Compounding this problem further is the State’s falling share of GST, which accounts for around 25 per cent of the total revenue. To put that into perspective, stamp duty accounts for around 9 per cent.

By 2019-20 the share of GST allocated to our State will have fallen to an historic low of 26 per cent—more than five percentage points below the 2014-15 share of 31 per cent. If the New South Wales Government had managed to persuade its Federal colleagues to keep New South Wales’ share of GST at 2014-15 levels, more than $10 billion of extra GST revenue would flow to the New South Wales Treasury. I am using the New South Wales Treasury’s own figures. The Government has gone easy on its Federal colleagues and New South Wales is being ripped off to the tune of $10 billion in GST revenue over that period. As I have indicated, this will be compounded by the share of State revenue, which will drop to its lowest level in 15 years by 2020.

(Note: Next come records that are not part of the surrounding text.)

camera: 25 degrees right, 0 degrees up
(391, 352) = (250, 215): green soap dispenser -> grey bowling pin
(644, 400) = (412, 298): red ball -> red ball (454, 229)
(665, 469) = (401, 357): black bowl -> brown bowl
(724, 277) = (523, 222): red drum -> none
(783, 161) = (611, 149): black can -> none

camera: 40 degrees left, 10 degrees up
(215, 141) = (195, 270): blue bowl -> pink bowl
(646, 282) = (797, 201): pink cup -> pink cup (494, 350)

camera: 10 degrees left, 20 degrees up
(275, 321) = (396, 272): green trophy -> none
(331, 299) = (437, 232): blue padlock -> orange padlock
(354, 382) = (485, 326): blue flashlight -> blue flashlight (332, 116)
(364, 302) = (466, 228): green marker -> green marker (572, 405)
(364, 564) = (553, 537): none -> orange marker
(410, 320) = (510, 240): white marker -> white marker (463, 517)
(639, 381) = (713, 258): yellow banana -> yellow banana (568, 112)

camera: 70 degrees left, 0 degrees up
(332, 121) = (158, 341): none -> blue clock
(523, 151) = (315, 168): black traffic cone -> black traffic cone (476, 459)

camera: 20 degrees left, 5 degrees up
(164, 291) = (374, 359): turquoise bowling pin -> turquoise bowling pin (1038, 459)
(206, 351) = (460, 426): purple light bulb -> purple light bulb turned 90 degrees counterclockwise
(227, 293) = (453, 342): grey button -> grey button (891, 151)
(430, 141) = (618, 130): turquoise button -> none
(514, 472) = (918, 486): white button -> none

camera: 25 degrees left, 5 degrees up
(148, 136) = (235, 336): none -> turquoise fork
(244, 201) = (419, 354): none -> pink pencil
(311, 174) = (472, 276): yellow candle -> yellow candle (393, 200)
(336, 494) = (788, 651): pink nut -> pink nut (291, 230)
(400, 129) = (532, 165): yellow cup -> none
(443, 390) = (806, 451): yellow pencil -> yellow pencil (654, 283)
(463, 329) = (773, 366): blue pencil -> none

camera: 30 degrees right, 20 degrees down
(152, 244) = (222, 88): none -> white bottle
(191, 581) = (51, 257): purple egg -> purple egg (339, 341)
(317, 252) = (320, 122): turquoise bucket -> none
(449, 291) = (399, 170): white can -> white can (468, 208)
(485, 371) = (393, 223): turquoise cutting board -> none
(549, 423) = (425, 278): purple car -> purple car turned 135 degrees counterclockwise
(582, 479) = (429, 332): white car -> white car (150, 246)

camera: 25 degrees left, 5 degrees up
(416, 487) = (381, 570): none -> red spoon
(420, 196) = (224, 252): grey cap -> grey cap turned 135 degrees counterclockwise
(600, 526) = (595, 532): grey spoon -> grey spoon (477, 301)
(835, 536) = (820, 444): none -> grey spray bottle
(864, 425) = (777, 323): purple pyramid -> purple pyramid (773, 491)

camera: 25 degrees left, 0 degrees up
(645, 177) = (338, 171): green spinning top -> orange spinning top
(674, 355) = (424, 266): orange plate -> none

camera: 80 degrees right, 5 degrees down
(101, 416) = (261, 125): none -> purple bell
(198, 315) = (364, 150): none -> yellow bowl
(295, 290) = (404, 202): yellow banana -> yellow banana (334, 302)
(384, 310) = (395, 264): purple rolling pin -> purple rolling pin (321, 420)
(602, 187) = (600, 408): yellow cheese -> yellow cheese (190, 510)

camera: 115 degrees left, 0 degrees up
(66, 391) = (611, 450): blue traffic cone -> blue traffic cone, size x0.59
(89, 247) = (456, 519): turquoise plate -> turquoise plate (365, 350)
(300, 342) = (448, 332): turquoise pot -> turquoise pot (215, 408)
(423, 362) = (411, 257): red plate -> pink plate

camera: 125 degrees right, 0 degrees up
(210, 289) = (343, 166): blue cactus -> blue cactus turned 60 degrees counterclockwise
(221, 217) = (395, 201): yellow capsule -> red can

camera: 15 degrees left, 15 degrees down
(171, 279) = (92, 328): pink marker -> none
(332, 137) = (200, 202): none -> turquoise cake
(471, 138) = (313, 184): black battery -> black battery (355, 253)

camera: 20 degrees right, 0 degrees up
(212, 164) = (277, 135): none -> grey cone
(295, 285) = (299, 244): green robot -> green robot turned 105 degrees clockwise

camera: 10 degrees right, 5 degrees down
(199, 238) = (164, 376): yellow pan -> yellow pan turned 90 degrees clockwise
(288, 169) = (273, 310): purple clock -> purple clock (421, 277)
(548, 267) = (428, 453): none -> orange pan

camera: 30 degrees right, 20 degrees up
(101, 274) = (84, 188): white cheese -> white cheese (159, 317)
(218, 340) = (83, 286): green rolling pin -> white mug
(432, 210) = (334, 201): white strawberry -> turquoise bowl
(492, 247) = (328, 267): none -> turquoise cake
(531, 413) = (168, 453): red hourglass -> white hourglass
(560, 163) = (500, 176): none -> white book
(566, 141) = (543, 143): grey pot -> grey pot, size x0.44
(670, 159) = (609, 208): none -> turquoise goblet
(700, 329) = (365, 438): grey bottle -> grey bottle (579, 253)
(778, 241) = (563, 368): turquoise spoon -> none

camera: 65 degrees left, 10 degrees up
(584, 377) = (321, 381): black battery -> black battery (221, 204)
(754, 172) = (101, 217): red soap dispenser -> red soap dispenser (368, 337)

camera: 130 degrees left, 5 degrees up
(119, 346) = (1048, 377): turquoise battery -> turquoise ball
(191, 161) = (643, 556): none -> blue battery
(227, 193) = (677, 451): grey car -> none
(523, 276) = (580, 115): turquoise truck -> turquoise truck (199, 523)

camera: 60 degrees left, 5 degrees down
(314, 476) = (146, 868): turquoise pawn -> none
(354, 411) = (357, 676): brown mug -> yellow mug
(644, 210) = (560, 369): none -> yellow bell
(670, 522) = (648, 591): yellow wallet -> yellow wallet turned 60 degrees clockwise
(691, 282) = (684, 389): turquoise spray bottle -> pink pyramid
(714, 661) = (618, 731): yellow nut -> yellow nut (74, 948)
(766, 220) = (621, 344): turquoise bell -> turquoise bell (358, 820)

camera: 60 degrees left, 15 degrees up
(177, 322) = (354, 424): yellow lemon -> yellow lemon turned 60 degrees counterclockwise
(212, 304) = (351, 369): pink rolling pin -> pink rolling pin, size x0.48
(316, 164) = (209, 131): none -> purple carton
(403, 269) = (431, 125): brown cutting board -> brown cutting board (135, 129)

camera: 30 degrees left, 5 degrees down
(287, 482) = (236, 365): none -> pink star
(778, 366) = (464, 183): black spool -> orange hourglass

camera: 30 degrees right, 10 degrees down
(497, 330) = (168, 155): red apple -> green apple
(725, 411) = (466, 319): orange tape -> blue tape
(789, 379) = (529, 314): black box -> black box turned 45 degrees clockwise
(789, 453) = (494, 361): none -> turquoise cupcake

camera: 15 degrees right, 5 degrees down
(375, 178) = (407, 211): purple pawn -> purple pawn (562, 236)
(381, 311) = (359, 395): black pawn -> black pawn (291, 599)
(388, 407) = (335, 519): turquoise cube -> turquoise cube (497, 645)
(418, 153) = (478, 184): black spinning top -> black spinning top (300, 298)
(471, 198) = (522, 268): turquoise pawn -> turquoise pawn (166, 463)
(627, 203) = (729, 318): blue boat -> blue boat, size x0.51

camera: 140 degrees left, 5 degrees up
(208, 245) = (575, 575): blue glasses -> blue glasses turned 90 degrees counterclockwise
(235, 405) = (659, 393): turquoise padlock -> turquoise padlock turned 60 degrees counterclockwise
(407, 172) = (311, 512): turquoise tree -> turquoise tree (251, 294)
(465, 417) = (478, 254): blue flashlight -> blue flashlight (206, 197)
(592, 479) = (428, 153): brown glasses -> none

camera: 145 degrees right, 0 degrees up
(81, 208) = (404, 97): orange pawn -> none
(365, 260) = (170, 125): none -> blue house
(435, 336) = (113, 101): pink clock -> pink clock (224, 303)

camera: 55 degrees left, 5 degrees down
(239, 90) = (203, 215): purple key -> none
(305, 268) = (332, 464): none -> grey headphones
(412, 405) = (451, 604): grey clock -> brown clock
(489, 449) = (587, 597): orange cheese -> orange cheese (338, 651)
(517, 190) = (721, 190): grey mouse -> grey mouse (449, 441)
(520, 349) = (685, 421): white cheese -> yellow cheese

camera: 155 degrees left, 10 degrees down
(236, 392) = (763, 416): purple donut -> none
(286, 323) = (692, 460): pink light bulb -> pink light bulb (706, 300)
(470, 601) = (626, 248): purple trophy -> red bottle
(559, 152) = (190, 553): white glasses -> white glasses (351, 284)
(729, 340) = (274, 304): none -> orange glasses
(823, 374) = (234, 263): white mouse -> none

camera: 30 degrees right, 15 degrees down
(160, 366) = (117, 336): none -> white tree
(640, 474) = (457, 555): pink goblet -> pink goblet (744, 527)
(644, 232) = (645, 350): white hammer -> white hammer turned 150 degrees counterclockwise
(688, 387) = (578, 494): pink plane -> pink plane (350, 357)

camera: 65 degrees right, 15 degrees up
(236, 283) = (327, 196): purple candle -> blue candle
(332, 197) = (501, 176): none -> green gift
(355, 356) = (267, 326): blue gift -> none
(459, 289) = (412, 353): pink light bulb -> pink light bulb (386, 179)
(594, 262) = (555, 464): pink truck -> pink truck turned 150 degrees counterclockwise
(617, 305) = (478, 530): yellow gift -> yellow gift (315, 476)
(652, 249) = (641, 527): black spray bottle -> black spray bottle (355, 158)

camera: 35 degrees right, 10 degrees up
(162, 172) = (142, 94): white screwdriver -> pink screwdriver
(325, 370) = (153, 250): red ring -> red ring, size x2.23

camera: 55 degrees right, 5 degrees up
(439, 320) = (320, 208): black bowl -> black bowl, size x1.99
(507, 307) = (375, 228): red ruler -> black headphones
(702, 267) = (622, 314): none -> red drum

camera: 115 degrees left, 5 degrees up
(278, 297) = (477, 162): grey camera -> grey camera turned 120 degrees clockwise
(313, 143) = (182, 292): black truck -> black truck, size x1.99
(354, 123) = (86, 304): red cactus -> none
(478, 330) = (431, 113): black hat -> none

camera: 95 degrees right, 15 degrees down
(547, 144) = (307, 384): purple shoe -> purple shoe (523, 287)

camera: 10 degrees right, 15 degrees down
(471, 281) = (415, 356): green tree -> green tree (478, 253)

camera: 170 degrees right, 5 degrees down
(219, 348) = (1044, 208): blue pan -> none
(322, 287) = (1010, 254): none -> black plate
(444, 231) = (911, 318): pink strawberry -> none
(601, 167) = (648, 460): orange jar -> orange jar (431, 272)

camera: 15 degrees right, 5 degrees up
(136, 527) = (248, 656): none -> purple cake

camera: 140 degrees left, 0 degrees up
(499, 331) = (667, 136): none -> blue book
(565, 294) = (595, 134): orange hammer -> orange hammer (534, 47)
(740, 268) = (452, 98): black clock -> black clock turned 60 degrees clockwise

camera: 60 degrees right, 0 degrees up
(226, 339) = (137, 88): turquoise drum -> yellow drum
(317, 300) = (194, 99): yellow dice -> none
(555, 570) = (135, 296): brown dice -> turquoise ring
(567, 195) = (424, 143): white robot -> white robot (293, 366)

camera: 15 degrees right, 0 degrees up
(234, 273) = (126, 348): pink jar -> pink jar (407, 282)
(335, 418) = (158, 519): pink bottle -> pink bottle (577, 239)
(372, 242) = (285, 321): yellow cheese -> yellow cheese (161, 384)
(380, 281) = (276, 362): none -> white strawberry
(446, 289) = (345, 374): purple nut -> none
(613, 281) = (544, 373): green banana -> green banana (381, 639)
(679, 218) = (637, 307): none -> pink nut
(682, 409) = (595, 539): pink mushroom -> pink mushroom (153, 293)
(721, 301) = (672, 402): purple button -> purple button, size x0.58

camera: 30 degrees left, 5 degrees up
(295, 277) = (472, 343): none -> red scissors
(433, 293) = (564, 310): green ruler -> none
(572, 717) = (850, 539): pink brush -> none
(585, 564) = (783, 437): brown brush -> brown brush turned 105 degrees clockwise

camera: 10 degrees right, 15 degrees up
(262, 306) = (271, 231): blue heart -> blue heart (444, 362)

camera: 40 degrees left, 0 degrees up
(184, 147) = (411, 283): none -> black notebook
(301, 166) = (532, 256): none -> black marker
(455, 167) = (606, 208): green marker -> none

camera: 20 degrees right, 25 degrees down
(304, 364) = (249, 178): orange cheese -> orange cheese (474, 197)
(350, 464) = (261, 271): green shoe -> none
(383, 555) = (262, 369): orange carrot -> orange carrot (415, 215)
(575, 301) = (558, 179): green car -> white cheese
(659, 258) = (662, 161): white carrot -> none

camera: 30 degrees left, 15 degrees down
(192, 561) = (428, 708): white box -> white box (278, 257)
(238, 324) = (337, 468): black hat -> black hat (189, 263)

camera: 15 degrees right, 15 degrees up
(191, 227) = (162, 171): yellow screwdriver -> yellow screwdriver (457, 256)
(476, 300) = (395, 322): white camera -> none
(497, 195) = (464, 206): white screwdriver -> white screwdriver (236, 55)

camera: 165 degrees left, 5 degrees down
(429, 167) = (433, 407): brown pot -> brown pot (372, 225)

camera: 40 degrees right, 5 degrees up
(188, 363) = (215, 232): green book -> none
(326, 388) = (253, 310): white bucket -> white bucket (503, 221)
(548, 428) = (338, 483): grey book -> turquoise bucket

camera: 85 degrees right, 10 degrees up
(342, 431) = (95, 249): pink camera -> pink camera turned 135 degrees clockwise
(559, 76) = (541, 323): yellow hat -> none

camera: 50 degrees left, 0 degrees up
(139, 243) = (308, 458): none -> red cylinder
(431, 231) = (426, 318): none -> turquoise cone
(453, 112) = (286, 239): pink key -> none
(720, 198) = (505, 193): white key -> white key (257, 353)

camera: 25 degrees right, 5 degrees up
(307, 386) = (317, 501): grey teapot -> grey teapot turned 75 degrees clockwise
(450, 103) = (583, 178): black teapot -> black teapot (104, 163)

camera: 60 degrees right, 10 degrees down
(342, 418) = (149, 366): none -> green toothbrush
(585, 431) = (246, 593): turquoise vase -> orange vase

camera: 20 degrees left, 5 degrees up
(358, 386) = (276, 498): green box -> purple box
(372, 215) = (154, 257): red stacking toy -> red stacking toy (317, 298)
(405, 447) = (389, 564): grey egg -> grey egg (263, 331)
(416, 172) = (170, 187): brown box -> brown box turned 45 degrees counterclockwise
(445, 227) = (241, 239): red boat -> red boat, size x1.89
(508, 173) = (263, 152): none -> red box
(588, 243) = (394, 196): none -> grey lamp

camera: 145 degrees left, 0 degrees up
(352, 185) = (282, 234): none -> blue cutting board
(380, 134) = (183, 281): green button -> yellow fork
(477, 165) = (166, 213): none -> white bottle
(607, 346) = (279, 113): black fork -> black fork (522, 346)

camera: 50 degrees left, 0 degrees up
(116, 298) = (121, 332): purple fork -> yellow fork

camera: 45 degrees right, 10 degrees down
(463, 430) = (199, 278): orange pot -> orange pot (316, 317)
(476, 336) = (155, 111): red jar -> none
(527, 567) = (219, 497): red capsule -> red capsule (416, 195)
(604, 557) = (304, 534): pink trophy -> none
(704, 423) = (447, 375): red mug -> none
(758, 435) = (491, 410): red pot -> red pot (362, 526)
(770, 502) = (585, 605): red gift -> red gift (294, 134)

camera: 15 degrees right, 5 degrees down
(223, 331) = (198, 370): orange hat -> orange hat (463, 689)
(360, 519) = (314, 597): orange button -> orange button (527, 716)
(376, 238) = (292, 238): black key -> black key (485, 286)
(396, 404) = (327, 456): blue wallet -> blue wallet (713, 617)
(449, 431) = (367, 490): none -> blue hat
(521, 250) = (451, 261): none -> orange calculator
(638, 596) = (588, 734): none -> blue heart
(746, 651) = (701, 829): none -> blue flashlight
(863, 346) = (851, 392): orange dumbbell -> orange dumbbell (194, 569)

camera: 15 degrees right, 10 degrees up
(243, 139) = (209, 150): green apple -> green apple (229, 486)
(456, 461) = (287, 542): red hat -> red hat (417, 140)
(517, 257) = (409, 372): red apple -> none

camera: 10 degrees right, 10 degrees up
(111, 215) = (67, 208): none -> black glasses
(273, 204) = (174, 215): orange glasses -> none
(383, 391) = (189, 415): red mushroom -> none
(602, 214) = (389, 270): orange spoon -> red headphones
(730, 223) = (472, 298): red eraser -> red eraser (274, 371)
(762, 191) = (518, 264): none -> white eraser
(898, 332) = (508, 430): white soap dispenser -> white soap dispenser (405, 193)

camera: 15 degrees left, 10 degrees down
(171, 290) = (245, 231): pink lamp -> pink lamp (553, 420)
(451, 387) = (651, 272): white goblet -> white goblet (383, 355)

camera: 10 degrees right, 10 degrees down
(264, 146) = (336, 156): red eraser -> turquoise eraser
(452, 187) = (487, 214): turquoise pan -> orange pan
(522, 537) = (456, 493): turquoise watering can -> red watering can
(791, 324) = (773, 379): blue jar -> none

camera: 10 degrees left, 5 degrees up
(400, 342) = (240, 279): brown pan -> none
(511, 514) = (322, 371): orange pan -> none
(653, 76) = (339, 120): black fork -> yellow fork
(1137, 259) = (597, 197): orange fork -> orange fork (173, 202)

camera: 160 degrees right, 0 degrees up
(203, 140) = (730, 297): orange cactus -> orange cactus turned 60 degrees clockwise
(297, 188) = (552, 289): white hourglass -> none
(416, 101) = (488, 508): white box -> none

There is no plan in this budget or in the Treasurer’s speech to acknowledge, much less address, this emerging and widening hole at the centre of State finances. At the same time, the State Government feels free to give away a range of existing long-term taxes that have historically been worth between $400 million and $500 million per year. The Government crows about lifting taxes for business. That is its choice. At a time of widening deterioration in State finances—through Federal funding cuts and the collapse of GST—the State Treasury has forecast that State revenue will decrease to its lowest level over the next four years. It is a time bomb at the heart of State finances—a point the Government refuses to acknowledge and that will come home to bite us. I will give a longer analysis of the shortcomings and missed opportunities in this budget during the budget estimates take-note debate. 

The Hon. Rick Colless: Read the budget papers before you do.

The Hon. ADAM SEARLE: I remind those opposite that I could speak for another 29 minutes. I could stand here for a fair bit of the afternoon if they want to interject. On that note, I will end my contribution. I look forward to returning to the discussion on the State budget during the budget estimates debate in August.